SUPPLIED RECORDS Start Marker

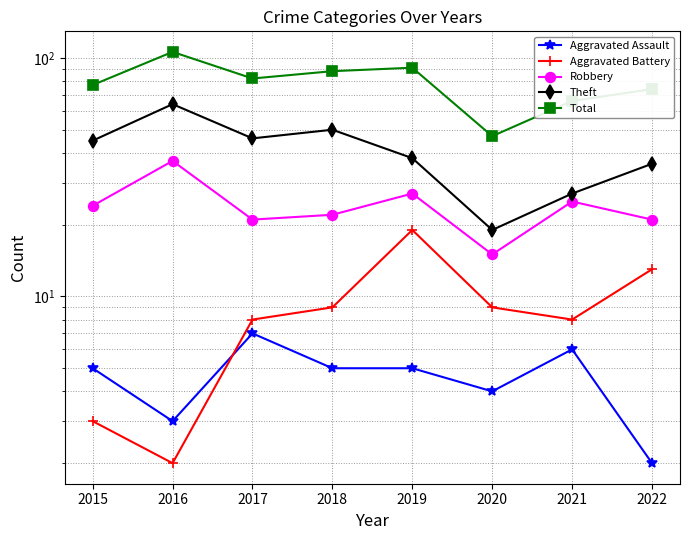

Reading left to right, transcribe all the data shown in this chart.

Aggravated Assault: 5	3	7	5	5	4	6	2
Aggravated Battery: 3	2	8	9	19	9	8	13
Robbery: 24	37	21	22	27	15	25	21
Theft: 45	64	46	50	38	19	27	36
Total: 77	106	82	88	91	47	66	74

SUPPLIED RECORDS End Marker

Rewrite the entries above without the pictures, switching "chart" to "graph" everywhere it appears and keeping everything else the same.

Reading left to right, transcribe all the data shown in this graph.

Aggravated Assault: 5	3	7	5	5	4	6	2
Aggravated Battery: 3	2	8	9	19	9	8	13
Robbery: 24	37	21	22	27	15	25	21
Theft: 45	64	46	50	38	19	27	36
Total: 77	106	82	88	91	47	66	74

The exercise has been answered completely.